*EXERCISE GOAL*: Return, unchanged, everything in the material below from the line containing "right elbow: (646, 279, -5)" down to the line containing "right knee: (714, 356, 16)", including both of those lines.

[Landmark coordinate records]
-=-=-

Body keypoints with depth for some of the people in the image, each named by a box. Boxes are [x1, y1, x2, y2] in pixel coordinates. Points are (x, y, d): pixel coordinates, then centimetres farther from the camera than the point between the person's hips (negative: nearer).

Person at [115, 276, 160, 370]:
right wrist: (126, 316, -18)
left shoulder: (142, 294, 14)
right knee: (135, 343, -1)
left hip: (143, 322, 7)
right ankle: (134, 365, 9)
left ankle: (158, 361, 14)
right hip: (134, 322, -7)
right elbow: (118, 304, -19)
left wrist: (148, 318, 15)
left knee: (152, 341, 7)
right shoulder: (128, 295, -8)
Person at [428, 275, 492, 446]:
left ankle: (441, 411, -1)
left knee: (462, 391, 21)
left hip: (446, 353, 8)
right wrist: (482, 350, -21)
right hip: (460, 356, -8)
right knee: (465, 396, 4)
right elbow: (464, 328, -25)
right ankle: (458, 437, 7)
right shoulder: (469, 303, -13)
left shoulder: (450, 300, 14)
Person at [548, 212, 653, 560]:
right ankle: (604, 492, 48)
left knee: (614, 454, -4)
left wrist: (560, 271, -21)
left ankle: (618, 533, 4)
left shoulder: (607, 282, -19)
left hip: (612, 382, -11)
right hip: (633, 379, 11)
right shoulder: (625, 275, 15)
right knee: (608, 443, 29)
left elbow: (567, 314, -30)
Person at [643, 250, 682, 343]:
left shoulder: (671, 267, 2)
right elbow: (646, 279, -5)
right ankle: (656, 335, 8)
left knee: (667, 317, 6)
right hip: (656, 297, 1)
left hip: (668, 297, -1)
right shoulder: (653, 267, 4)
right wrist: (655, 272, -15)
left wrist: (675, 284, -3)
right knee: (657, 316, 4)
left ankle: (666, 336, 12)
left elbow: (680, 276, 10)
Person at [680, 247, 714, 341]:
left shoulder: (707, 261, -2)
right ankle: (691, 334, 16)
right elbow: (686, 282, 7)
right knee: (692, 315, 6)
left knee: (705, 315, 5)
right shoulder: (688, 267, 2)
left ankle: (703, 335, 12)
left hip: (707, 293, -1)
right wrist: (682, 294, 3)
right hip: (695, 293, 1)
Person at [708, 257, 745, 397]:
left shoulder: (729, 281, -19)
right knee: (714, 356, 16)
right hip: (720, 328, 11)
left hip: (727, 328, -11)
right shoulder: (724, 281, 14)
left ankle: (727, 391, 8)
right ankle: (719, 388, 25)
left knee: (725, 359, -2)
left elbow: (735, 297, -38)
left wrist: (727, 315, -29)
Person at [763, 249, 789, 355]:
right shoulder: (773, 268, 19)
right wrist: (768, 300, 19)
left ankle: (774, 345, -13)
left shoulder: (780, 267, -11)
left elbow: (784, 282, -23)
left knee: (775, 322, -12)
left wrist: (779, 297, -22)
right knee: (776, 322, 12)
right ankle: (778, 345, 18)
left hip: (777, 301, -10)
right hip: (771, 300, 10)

-=-=-

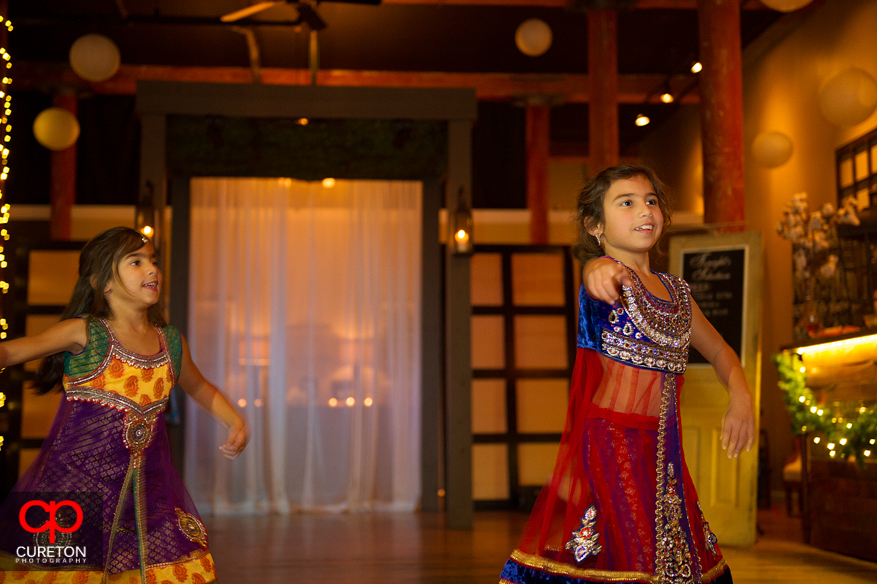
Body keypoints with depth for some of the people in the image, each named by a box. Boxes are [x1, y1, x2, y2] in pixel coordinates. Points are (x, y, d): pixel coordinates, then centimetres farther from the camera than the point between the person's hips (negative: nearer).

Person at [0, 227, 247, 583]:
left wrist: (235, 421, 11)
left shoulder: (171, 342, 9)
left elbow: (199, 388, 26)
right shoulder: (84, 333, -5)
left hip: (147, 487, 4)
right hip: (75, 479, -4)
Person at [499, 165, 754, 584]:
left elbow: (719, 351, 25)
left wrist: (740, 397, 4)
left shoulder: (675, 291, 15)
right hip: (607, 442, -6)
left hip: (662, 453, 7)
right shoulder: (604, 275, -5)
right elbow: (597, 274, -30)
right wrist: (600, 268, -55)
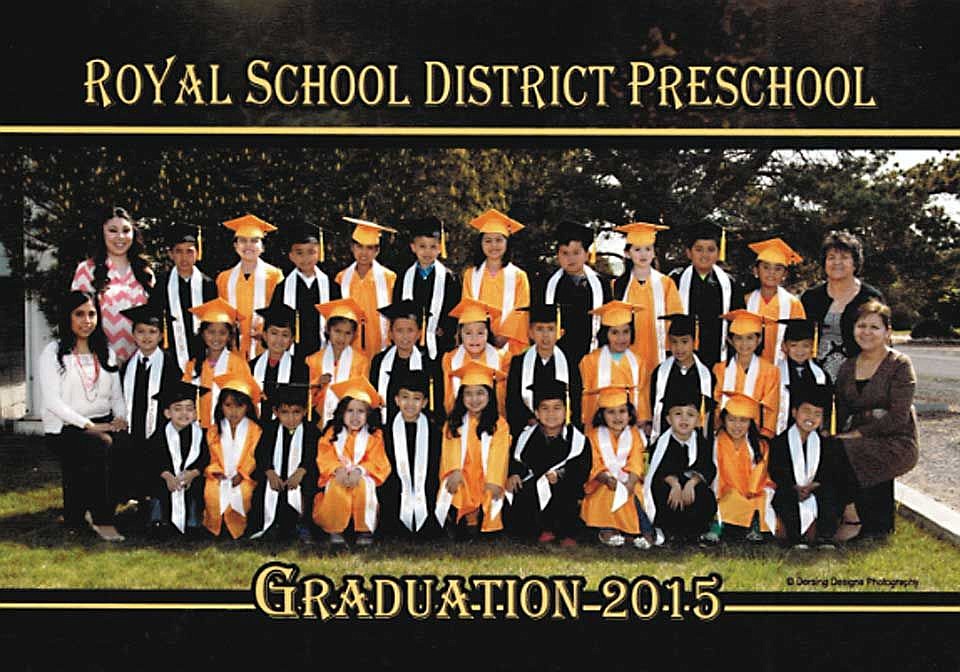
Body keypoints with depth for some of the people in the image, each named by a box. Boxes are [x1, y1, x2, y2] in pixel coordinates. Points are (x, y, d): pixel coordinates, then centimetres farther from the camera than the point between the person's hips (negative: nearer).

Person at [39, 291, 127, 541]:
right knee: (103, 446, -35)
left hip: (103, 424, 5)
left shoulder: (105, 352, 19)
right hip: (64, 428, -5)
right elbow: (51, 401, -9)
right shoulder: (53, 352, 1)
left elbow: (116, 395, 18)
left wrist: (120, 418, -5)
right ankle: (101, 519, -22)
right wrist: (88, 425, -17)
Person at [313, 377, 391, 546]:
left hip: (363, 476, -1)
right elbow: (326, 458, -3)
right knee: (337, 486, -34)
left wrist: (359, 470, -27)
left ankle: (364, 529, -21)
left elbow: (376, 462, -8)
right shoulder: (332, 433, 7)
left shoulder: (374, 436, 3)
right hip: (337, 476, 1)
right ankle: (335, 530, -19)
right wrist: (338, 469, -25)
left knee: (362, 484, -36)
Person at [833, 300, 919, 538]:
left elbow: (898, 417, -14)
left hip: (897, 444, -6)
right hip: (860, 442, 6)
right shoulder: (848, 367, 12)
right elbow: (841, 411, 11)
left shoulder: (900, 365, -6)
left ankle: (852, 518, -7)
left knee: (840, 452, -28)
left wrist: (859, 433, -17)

-=-=-

*ANSWER TO THE PROBLEM*:
right elbow: (646, 279, -5)
right ankle: (656, 335, 8)
left knee: (667, 317, 6)
right hip: (656, 297, 1)
left hip: (668, 297, -1)
right shoulder: (653, 267, 4)
right wrist: (655, 272, -15)
left wrist: (675, 284, -3)
right knee: (657, 316, 4)
left ankle: (666, 336, 12)
left elbow: (680, 276, 10)
Person at [680, 247, 714, 341]:
left shoulder: (707, 261, -2)
right ankle: (691, 334, 16)
right elbow: (686, 282, 7)
right knee: (692, 315, 6)
left knee: (705, 315, 5)
right shoulder: (688, 267, 2)
left ankle: (703, 335, 12)
left hip: (707, 293, -1)
right wrist: (682, 294, 3)
right hip: (695, 293, 1)
Person at [708, 257, 745, 397]:
left shoulder: (729, 281, -19)
right knee: (714, 356, 16)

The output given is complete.